### What the task asks
Report each line in the material below that contains the word "does", copying every such line in full.
[Opening Records shown section]
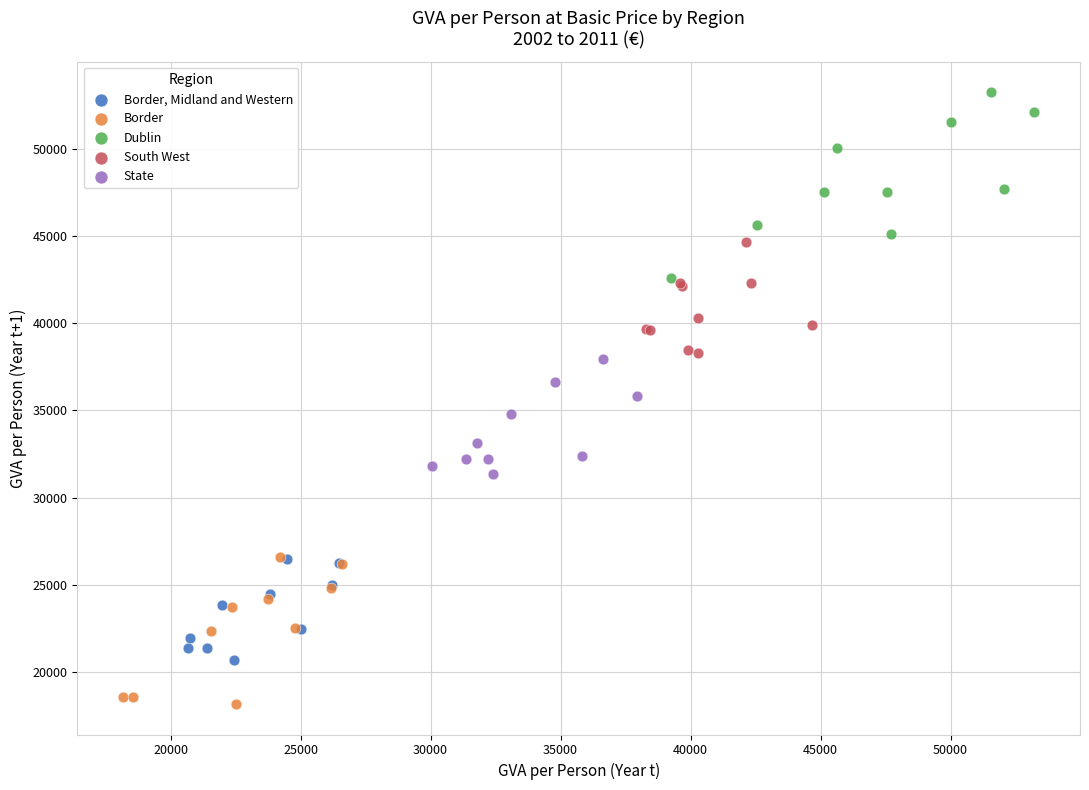

Which series has the largest Y range (max minus min)?

Dublin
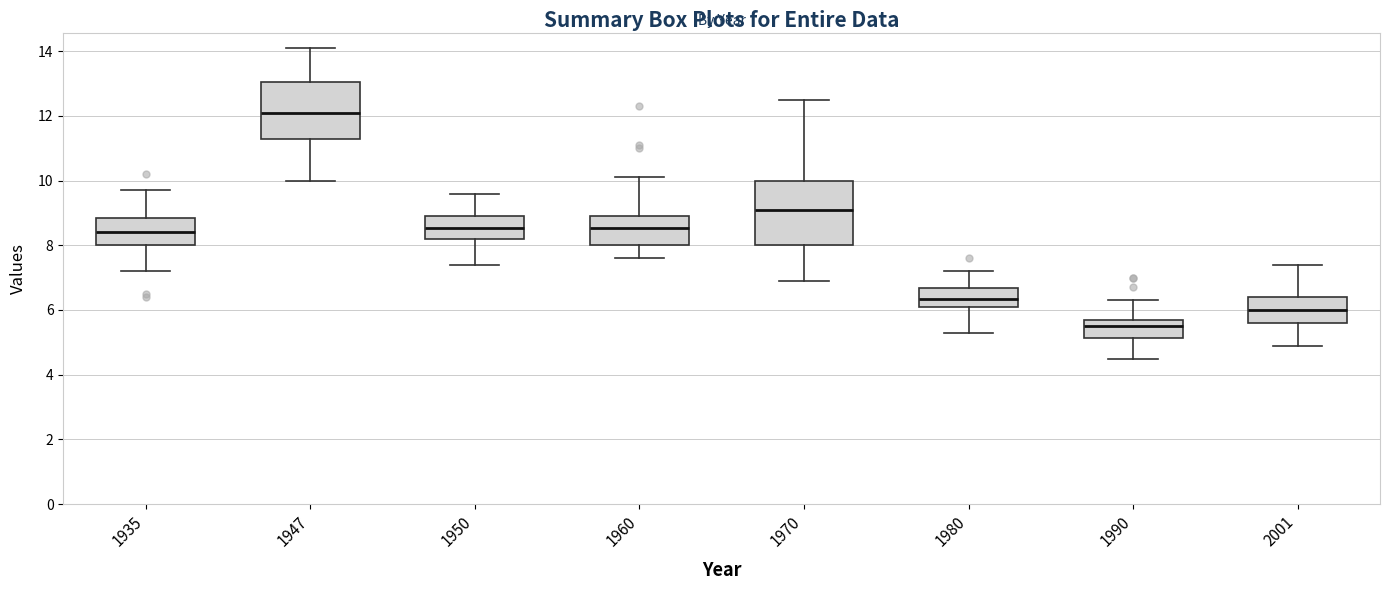

Where does the median line of the box at x = 1990 sit on the y-axis? The values are not printed on the chart, so give them approximately, as read against the axis.

5.6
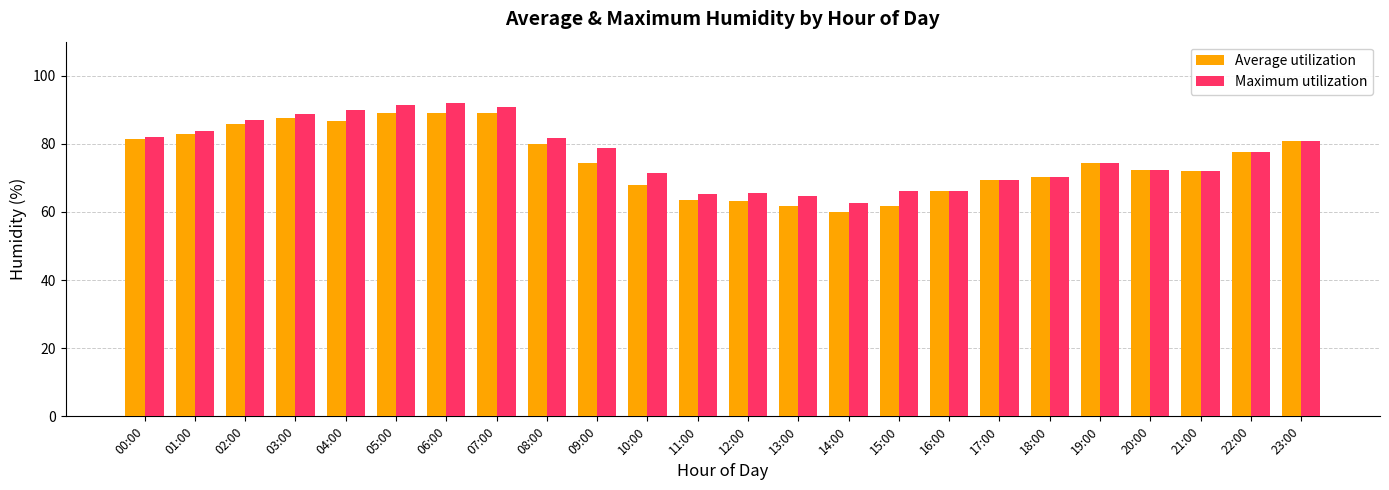

Which category has the lowest value across all series?

14:00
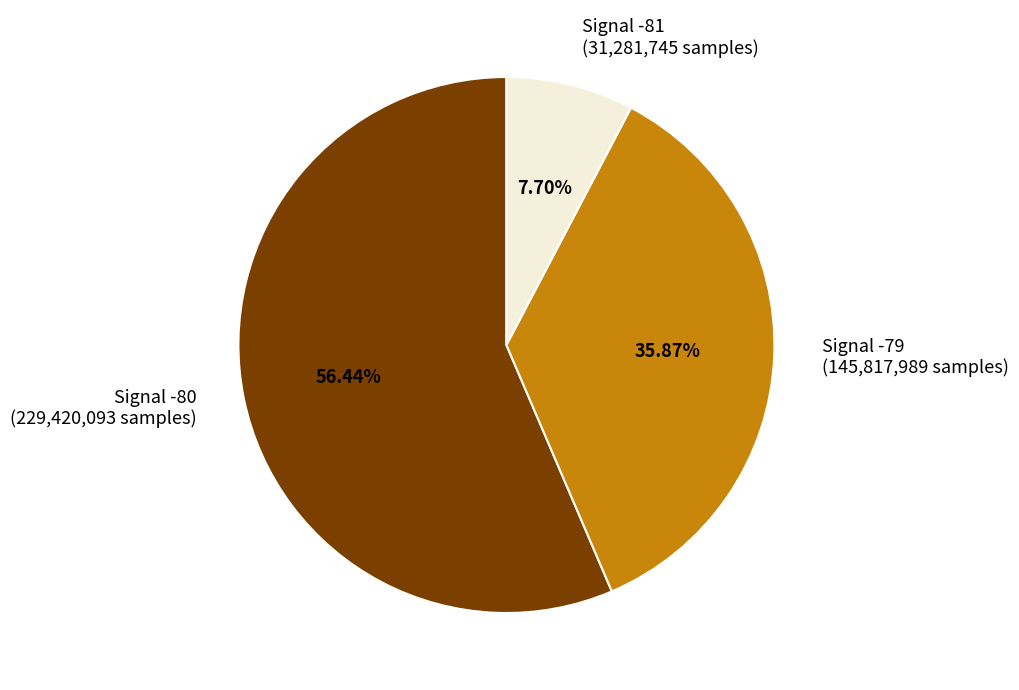

Rank the categories by value from lowest to highest.

Signal -81 (31,281,745 samples), Signal -79 (145,817,989 samples), Signal -80 (229,420,093 samples)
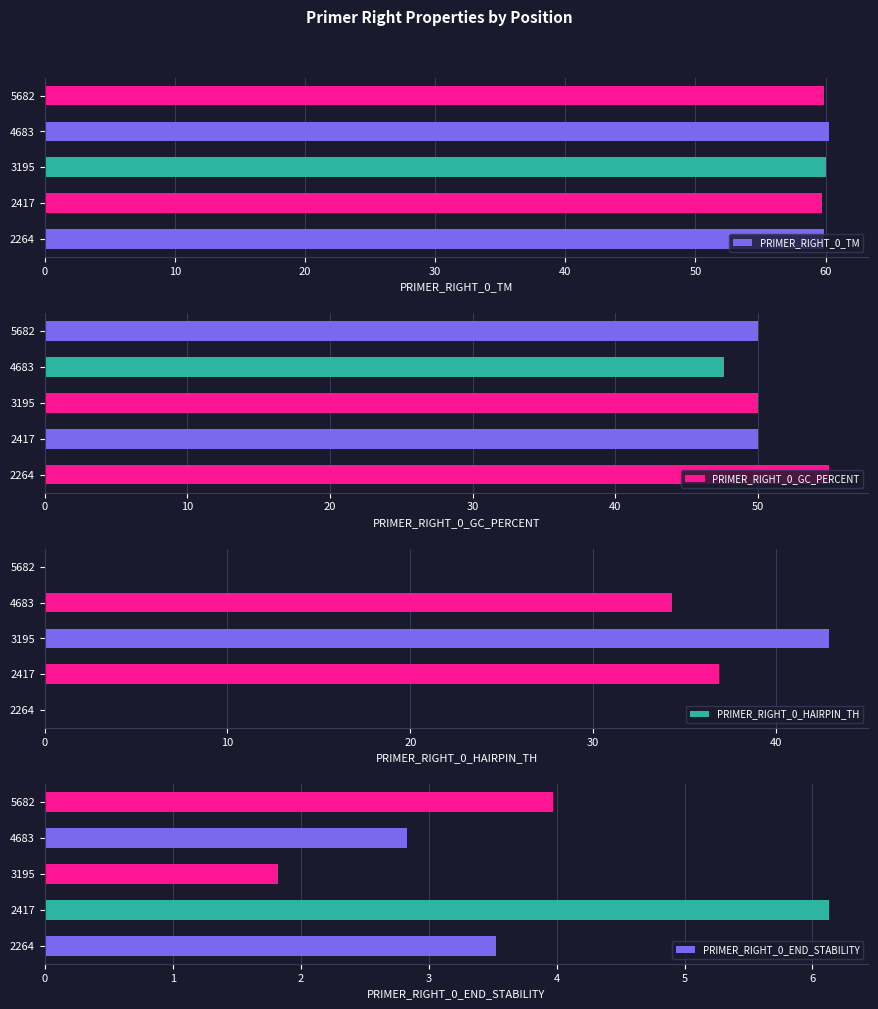

At how many categories does at least one series exceed 51?

5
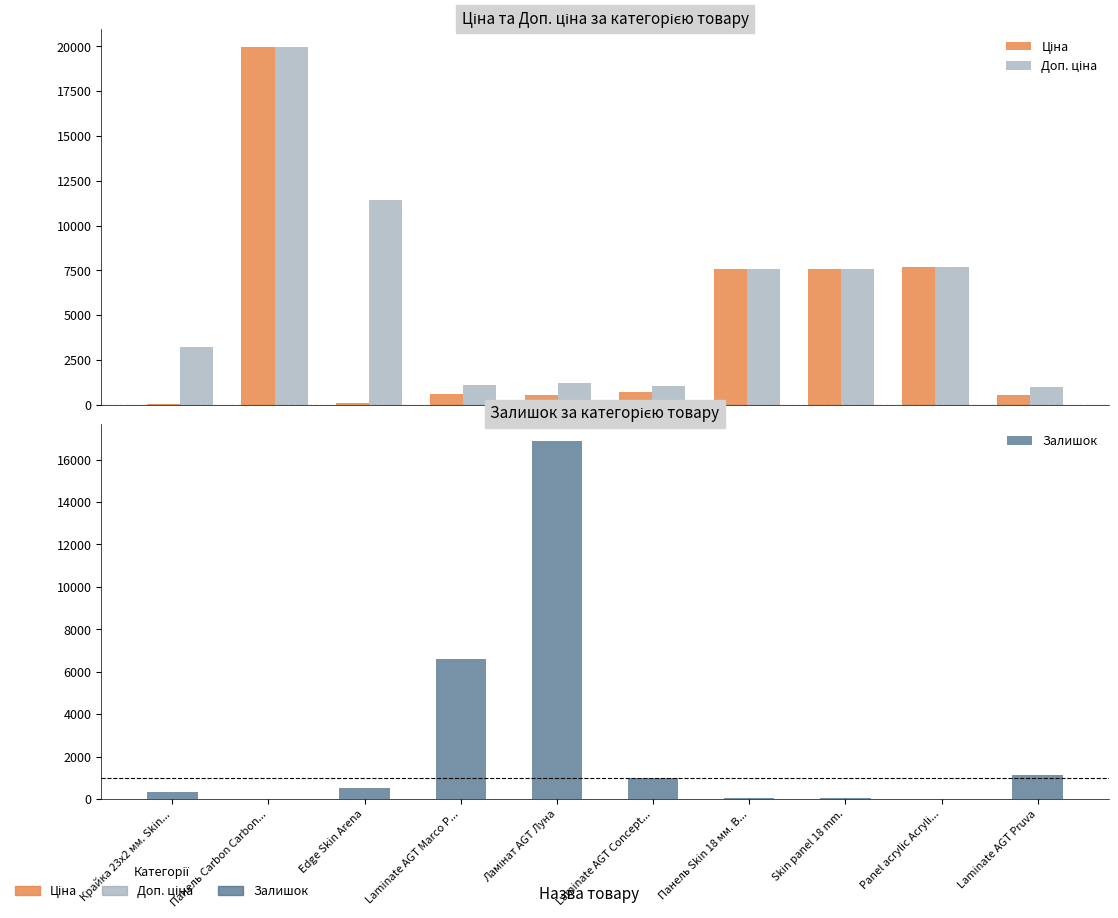

What is the label of the 3rd bar from the left?

Edge Skin Arena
[Closing Records shown section]
### Written solution
Where does the median line of the box at x = 1990 sit on the y-axis? The values are not printed on the chart, so give them approximately, as read against the axis.
At how many categories does at least one series exceed 51?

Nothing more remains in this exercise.